Nueva Guia  

Crónica de unas fiestas anunciadas

Llegan “Las Fiestas”, hace calor. Conciertos, feria, chiringuitos, comida, mucha bebida, y demás farándula conquistan Tres Cantos

* Santi Carneri
Año tras año, verano tras verano, las Fiestas llegan a Tres Cantos y marcan un punto de inflexión en la vida de la ciudad. Justo a finales de junio cuando ya no hay clases, quedan pocos exámenes y el flujo de trabajo comienza a disminuir, llegan “Las Fiestas”.

Son casi una catarsis, la culminación del curso, se reencuentran amigos y familiares hasta ahora perdidos en sus quehaceres rutinarios.

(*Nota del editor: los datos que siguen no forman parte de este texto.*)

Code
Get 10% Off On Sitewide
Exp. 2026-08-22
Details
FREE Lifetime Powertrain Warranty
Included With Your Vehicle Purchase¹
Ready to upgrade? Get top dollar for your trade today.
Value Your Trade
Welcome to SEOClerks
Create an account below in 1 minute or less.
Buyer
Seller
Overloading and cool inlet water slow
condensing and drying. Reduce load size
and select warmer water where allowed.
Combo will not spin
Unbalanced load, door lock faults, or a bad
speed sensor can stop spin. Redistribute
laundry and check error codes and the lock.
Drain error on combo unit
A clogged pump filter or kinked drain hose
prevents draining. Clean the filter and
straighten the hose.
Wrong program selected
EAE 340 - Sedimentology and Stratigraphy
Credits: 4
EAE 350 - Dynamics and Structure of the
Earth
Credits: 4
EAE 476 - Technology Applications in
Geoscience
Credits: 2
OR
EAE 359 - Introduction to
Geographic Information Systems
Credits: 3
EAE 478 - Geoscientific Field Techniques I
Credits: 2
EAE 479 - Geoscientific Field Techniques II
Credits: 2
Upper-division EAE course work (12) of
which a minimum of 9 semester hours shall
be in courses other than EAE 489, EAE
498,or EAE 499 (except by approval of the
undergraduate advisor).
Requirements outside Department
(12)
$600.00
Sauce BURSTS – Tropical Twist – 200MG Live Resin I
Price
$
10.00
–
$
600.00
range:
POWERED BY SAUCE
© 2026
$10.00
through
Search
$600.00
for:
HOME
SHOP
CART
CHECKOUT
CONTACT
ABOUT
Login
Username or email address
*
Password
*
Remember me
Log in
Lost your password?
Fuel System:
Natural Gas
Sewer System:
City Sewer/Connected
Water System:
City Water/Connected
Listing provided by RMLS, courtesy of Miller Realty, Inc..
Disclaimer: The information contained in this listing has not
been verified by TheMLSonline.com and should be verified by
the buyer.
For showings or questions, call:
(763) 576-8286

Además ya hace calorcito, se nota la alegría de los cuerpos con menos ropa y hay mucha sed, sed de bailar, de reír y trasnochar.

El jueves, pistoletazo de salida con el pregón, acto político que tiñe la fiesta de caspa antes de que empiece y que muchos años ha terminado con altercados provocados por ateos de la doctrina política fuera de lugar. A pesar de todo, el pistoletazo de salida.

La feria con todas sus atracciones ya ruge desde la tarde, abarrotada de familias con niños y pandillas de preadolescentes. Los primeros arrastrados por el consumo y los segundos por sus hormonas.
Las asociaciones y partidos participan

Comienzan los conciertos en el Escenario Joven, promovido por los grupos locales con la Casa de la Juventud. Esta iniciativa tuvo sus años de esplendor pero ya no podemos decir lo mismo. Antes, el apoyo del ayuntamiento a través de la Concejalía de Juventud era real y eficiente.

Importantes grupos del panorama underground nacional pasaban por Tres Cantos (Raimundo Amador, O’funkillo, SA…) y atraían a gran cantidad de jóvenes que agradecían mucho la posibilidad de escuchar buena música gratis. Además cada grupo invitado era teloneado por una orgullosa banda local; que tenía la inusual oportunidad de tocar para cientos de personas. (Con esta iniciativa se vio la cabeza de los ya eminentes Vetusta Morla y XXL, todos tricantinos “viejos”).
Actualmente la falta de apoyo económico y de una buena organización  ha limitado el desarrollo de este proyecto.

Este año las bandas locales fueron las que lideraron los carteles de conciertos y lo que más público congregó frente al festival organizado como intento de homenaje a un difunto colaborador del ayuntamiento.

Plano urbano
Tras los espectáculos la gente se aglutina cerca de la barra de algún chiringuito y bailan al son de los distintos DJs que se reparten por el recinto. Las casetas de los partidos políticos con sus bocadillos y demás fritangas se sitúan al fondo del lugar. Los camareros subcontratados que sirven la comida trabajan más de 12 horas cada día.

En el centro, una gran plataforma que alberga al DJ que mantiene el hilo musical con “temazos” veraniegos primero y música electrónica después. En los extremos del emplazamiento las casetas de las asociaciones deportivas y juveniles ofrecen bebidas y música muy diversa.

El espíritu fiestero va decayendo y a las seis de la mañana ya no hay música, la policía se hace presente y permanente hasta que todas las casetas echan el cierre.

Con el sol ya asomando, los últimos presentes comienzan el camino hacia sus camas, se llevan anécdotas y nuevas experiencias  y un cansancio de narices. Pero repetirán los cuatro días siguientes.